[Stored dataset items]
···
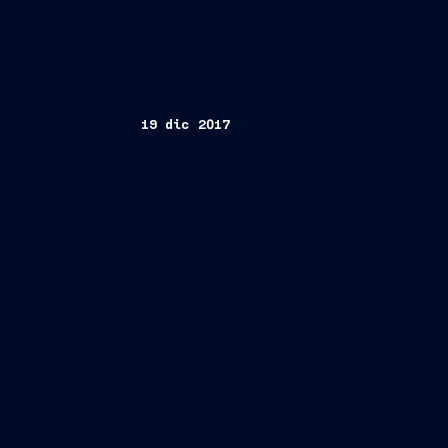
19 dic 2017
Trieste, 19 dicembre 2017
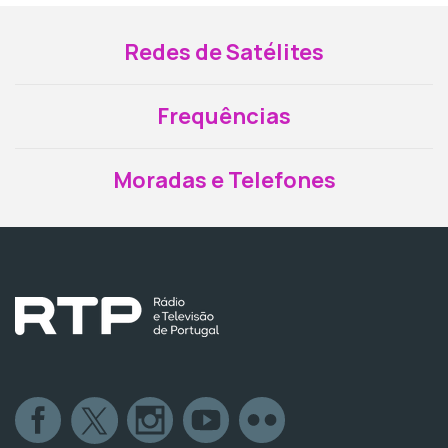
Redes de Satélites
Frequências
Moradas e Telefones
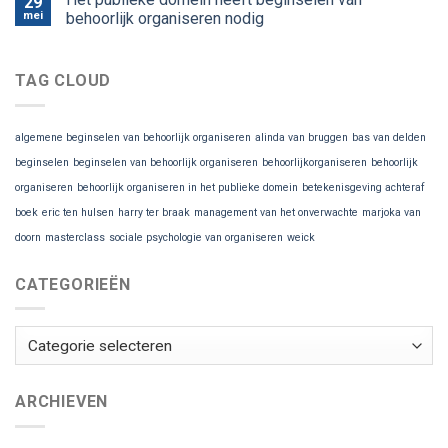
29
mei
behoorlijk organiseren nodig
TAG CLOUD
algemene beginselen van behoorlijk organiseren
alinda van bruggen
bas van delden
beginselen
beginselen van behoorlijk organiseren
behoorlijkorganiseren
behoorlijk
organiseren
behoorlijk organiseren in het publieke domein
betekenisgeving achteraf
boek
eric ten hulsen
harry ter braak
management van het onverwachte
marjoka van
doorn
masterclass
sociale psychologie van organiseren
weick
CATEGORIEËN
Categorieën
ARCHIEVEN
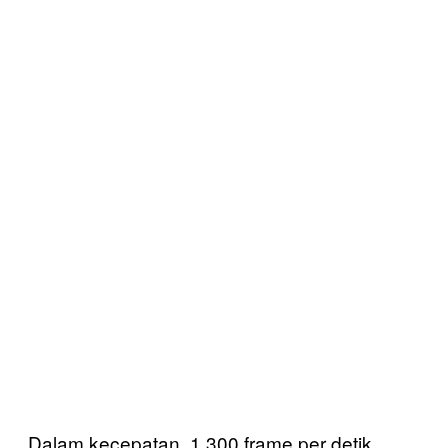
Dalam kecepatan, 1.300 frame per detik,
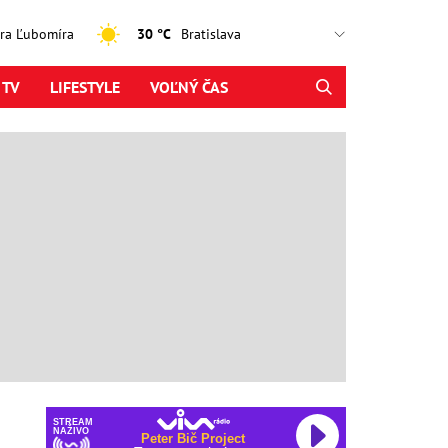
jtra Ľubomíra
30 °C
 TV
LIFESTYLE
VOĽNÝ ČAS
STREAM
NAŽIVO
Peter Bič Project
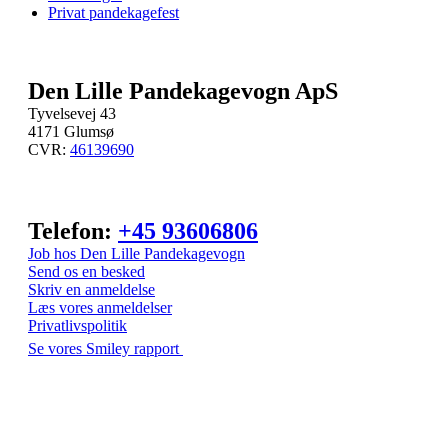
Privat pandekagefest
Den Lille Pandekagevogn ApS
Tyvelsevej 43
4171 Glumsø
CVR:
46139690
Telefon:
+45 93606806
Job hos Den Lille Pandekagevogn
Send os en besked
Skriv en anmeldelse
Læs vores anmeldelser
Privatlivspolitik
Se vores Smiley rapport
···
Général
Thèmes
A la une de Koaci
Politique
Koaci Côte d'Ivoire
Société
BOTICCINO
···
* **Goal of the exercise**
Look above for the line that contains "Privat pandekagefest". Starting there, transcribe every line exactly until you have copied the line that contains "Se vores Smiley rapport".

* **Result**
Privat pandekagefest
Den Lille Pandekagevogn ApS
Tyvelsevej 43
4171 Glumsø
CVR:
46139690
Telefon:
+45 93606806
Job hos Den Lille Pandekagevogn
Send os en besked
Skriv en anmeldelse
Læs vores anmeldelser
Privatlivspolitik
Se vores Smiley rapport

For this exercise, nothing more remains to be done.